Genetic complementation (COM) lines were generated by introducing the vector pRHVcGFP containing the coding sequence of the OsPDIL1-5 gene into the gddt mutant ( Supplementary Figure S1 ). Relative to gddt, the COM lines exhibited notably weaker drought tolerance ( Figures 6A–C ) and significantly longer shoot and root lengths ( Figures 6D, G, H ) during the seedling stage, as well as greater plant height, tiller number, panicle length, and seed setting rate at the maturity stage ( Figures 6E, F, I–L ), akin to the wild-type HHZ. This outcome provides further validation that OsPDIL1-5 is indeed the target gene GDDT.

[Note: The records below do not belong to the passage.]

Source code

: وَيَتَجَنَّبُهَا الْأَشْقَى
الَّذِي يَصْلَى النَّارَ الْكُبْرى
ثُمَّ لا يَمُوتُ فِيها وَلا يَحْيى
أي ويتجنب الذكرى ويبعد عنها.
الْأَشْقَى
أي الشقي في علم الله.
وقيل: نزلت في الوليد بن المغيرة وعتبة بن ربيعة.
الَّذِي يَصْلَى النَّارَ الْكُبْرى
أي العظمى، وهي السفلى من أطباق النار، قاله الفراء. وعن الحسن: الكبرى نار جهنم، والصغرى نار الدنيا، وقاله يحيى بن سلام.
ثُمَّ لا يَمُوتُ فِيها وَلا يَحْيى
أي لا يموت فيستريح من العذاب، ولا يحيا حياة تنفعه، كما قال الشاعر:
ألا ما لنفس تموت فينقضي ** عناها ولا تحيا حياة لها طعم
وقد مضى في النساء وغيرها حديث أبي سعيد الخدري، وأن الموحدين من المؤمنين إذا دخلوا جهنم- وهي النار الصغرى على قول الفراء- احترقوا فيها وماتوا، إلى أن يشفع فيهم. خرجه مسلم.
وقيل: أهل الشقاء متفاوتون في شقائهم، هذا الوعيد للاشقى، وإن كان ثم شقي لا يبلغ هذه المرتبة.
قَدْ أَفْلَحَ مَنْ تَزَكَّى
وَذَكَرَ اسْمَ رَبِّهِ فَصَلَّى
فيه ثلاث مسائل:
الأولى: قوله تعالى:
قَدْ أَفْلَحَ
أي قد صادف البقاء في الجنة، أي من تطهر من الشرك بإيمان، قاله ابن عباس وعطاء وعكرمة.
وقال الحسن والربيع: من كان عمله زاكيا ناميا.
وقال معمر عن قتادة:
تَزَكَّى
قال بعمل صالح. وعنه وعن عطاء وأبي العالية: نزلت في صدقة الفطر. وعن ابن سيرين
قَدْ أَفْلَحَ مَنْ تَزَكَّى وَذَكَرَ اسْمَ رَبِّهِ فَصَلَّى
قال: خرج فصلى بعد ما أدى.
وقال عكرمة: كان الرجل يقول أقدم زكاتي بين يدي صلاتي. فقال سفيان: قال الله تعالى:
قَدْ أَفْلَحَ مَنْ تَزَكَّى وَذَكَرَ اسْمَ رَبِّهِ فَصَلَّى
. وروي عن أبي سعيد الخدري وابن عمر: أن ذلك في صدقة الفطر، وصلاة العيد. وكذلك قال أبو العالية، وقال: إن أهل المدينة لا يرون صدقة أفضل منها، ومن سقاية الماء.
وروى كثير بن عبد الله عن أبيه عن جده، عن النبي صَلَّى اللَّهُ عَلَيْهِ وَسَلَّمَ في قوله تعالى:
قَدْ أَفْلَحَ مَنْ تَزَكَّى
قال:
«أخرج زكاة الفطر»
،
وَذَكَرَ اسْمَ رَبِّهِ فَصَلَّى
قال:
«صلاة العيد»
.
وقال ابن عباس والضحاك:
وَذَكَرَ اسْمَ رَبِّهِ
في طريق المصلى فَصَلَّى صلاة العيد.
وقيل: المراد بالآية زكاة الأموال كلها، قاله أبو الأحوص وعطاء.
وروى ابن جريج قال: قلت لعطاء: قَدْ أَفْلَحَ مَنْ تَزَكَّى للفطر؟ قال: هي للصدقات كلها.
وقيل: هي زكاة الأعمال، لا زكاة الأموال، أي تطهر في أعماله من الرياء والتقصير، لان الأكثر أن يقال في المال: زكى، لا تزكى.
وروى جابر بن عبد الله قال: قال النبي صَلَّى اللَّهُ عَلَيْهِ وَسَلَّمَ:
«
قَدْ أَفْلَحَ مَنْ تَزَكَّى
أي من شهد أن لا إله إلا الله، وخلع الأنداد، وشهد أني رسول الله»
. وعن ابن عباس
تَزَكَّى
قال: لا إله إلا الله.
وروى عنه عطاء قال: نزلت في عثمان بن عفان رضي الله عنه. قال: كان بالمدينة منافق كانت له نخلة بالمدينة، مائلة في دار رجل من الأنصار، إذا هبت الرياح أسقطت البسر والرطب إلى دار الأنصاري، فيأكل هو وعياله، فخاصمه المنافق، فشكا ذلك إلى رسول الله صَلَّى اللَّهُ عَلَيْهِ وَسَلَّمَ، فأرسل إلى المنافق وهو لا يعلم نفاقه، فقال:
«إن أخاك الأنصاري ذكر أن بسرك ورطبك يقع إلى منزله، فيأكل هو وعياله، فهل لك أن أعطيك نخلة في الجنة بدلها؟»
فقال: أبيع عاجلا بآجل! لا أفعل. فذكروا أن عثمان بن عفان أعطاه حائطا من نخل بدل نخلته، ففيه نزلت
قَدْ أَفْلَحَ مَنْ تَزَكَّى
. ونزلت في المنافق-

As expected, the merged images of green fluorescence from the OsPDIL1-5-GFP fusion protein and red fluorescence from the ER-marker observed under a confocal microscope clearly indicate that OsPDIL1-5 is specifically localized in the ER ( Figure 7A ).

RT-qPCR analysis revealed that OsPDIL1-5 is expressed in all five tissues/organs assessed, with the highest expression in spikelet, followed by developing seed, stem, and root, and the lowest expression in leaf ( Figure 7B ).